— Available data —
BEGIN
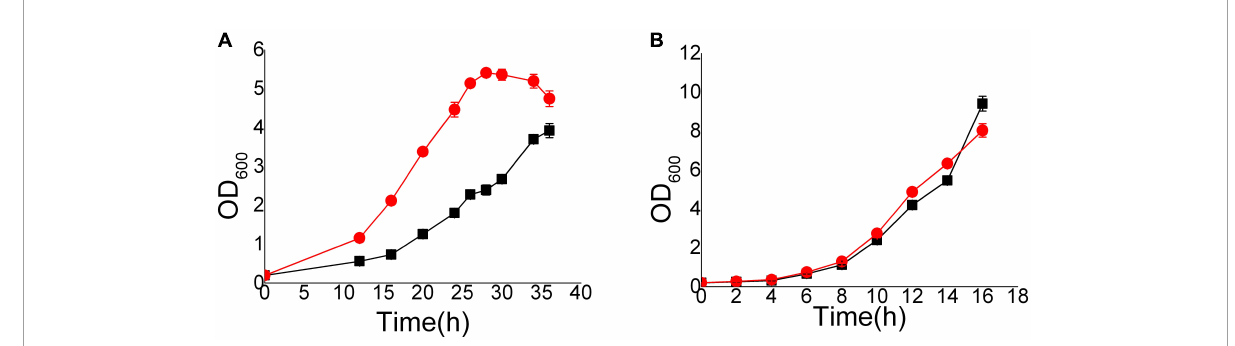
FIGURE1 Growth curves of EMV-8 and NAN-27 in medium with 8 mM vanillin stress. The cells were cultured in 40 ml SD and added 8 mM vanillin (A) or SD (B) media at 30 ◦ C, 200 rpm, starting with an initial OD600 of 0.2. Data are the mean values of triplicate tests. Symbols, red circle indicated EMV-8 and black square indicated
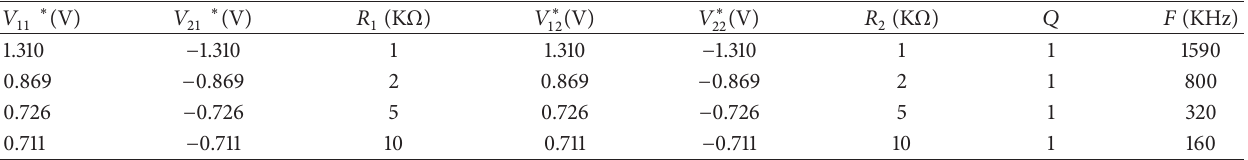
Table 2: Bias voltages/resistor values for orthogonal adjustment of 𝑓 0 and 𝑄 0 .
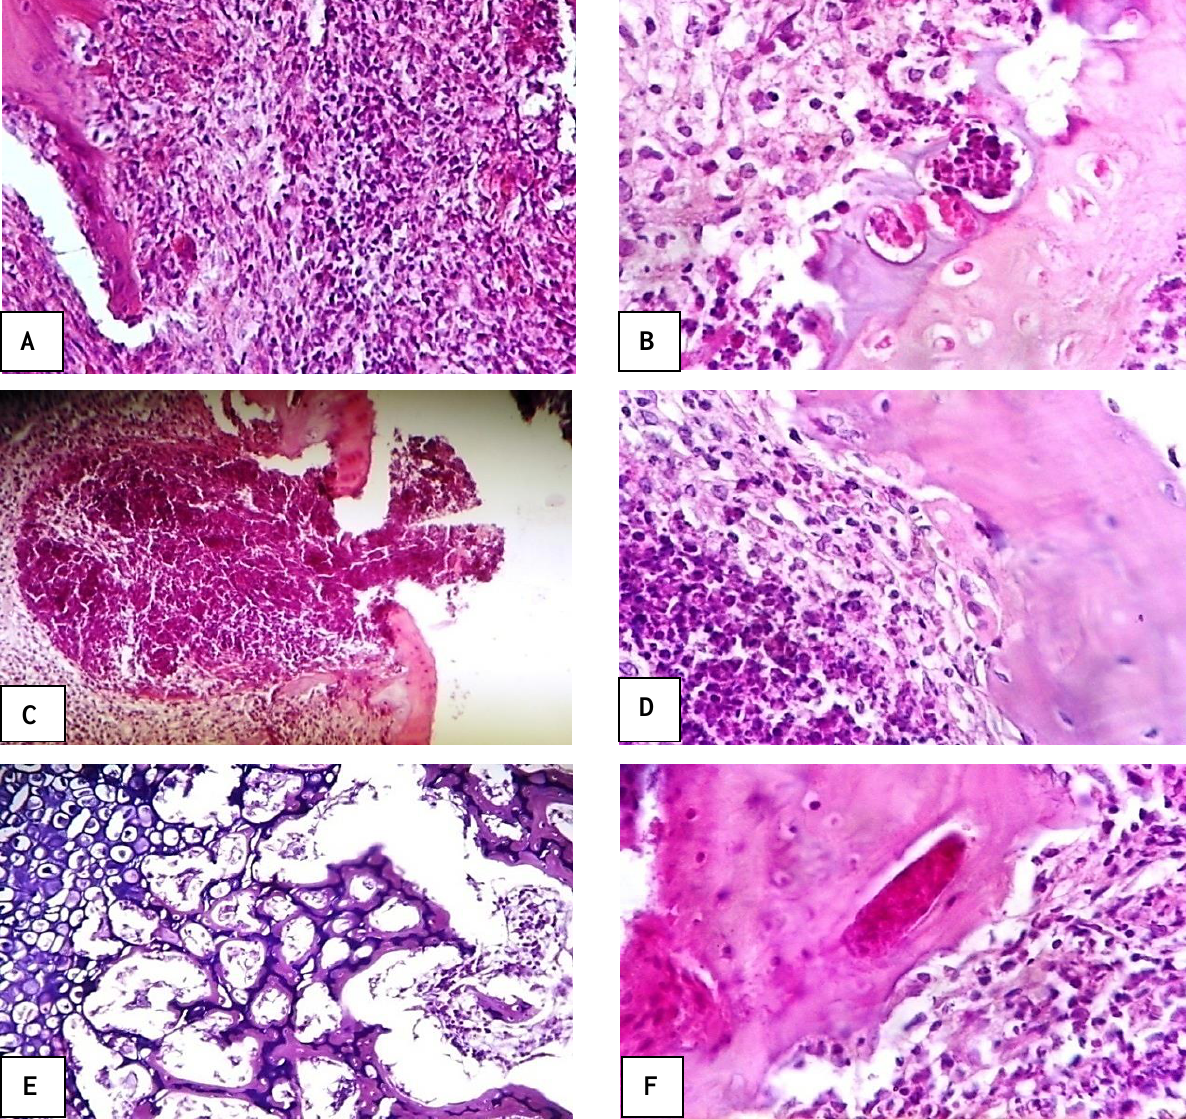
Fig, 2: Histological sections in the ankle joint of the non-immunized animals (30 day post inoculaiton) showed, A: neutrophils infiltration in the synovial membrane and articular cartilage. B: necrosis and destruction of the articular cartilage which invaded by neutrophils. C: pannus reaction. D: inflammatory cells neutrophils and macrophages in the medullary cavity of subchondral bone. E: incomplete endochondral ossification and and fragment of dead bone surrounded by surrounded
END
— Work task —
Find the line containing "Table 2: Bias" in the listing above. Restate it and every line after it, word for word, through the final line, leaving out the pictures.

— Answer space —
Table 2: Bias voltages/resistor values for orthogonal adjustment of 𝑓 0 and 𝑄 0 .
Fig, 2: Histological sections in the ankle joint of the non-immunized animals (30 day post inoculaiton) showed, A: neutrophils infiltration in the synovial membrane and articular cartilage. B: necrosis and destruction of the articular cartilage which invaded by neutrophils. C: pannus reaction. D: inflammatory cells neutrophils and macrophages in the medullary cavity of subchondral bone. E: incomplete endochondral ossification and and fragment of dead bone surrounded by surrounded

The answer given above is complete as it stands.